Universities suffer “a real disincentive” to carry out proper investigations, he says, not least because “it is not necessarily in the institution’s best interests for it to become known that someone within the institution has engaged in research misconduct”. They also have no powers to compel the production of evidence or even the cooperation of the accused, meaning “the opportunity to obtain evidence of that misconduct … is significantly reduced”.
Lander says whatever financial drain such an investigatory body entails would be outweighed by the resulting “enhancement of the reputation for integrity” in the university and research sector.
The universities present a formidable lobby in Canberra, however, and have vociferously fought other attempts at regulation, including on questions of tertiary education standards and even the safety of their students on campus.
They have adopted a Wall Street-style approach to their missions, paying exorbitant salaries to their leaders and gunning for eye-watering surpluses. They are interested principally in the protection of their global rankings, to which they tie their prospects of attracting future fee-payers.
The problem is only becoming more urgent.
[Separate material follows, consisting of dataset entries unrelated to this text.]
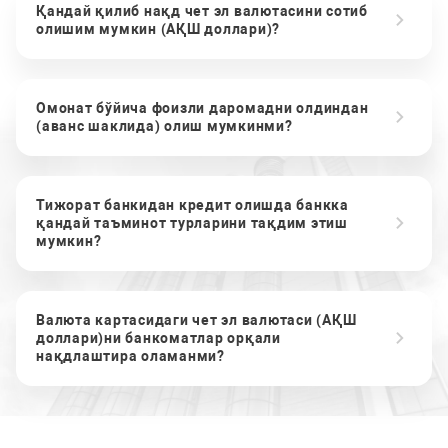
Қандай қилиб нақд чет эл валютасини сотиб
олишим мумкин (АҚШ доллари)?
Омонат бўйича фоизли даромадни олдиндан
(аванс шаклида) олиш мумкинми?
Тижорат банкидан кредит олишда банкка
қандай таъминот турларини тақдим этиш
мумкин?
Валюта картасидаги чет эл валютаси (АҚШ
доллари)ни банкоматлар орқали
нақдлаштира оламанми?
The recent explosion of artificial intelligence raises the stakes even further. A researcher at University College London recently found more than 1 per cent of all scientific articles published last year, some 60,000 papers, were likely written by a computer.
In some sectors, it’s worse. Almost one out of every five computer science papers published in the past four years may not have been written by humans.
Education was Australia’s fourth-largest export industry last year. Even if realpolitik requires the putting to one side of noble, irritating questions of integrity and trust, shouldn’t more be done to protect its value?